En las carreteras, los transportistas han demostrado su arrojo recorriendo kilómetros sin apenas servicios mínimos que les abastecieran de una comida caliente, de un servicio, de un lugar en el que repostar. Pero siguen puntuales a sus citas, a sus rutas, a sus entregas. A ellos debemos que los alimentos se acerquen a nuestras mesas a través de empleados de tiendas y supermercados que no dejan su labor.

Sin pensarlo, nos fijamos en cosas que pasaban desapercibidas, que desconocíamos o dábamos por hechas, a las que no concedíamos todo el valor que en realidad tienen.

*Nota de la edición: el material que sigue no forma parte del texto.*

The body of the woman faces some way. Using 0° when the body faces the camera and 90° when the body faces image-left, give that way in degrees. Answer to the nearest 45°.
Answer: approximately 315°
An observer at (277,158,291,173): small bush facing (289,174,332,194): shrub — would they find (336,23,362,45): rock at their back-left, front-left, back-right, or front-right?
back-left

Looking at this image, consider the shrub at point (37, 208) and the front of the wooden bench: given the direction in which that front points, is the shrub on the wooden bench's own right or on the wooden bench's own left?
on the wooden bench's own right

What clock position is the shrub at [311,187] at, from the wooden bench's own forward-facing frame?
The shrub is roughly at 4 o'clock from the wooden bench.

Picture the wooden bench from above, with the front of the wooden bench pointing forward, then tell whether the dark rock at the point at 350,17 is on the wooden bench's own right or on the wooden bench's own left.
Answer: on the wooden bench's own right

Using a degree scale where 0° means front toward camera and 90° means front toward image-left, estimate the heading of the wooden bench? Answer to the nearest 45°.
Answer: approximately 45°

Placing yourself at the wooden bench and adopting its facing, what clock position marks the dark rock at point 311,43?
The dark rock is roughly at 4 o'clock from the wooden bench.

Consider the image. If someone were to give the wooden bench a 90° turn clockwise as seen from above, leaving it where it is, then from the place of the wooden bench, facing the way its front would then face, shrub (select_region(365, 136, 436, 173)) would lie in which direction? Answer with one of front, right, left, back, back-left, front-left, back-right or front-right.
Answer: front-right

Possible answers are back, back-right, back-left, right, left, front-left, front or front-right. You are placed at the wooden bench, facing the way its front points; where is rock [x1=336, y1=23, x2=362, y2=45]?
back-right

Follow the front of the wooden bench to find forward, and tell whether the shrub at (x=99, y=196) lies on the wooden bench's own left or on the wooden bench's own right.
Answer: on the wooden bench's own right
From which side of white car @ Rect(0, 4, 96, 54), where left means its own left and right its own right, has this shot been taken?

En nuestras manos inexpertas no está la capacidad de curar. Eso lo están haciendo, cada día, a pecho descubierto, infatigables, las personas que se dedican a la sanidad. Pero sí tenemos la posibilidad de aplaudir, de valorar, de reconocer, de agradecer, de apoyar, de acordarnos de las pérdidas aunque personalmente no las conozcamos, de pensar en quienes ya no están y que llenaron de vida otras vidas, porque detrás de cada cifra hay una historia personal, unos familiares, seres queridos que pelearon otras batallas y llenaron muchos episodios de abrazos. Detrás de cada paciente, hay un ansia por recuperarse y respirar, por volver a su entorno, por estar acompañados en sus casas, por normalizar su vida.

En nuestras manos, doloridas de aplaudir, anidan gratitud y recuerdo. Con ellas, haciendo un cuenco, intentamos proteger esa luz titilante que enciende, tozuda, la esperanza.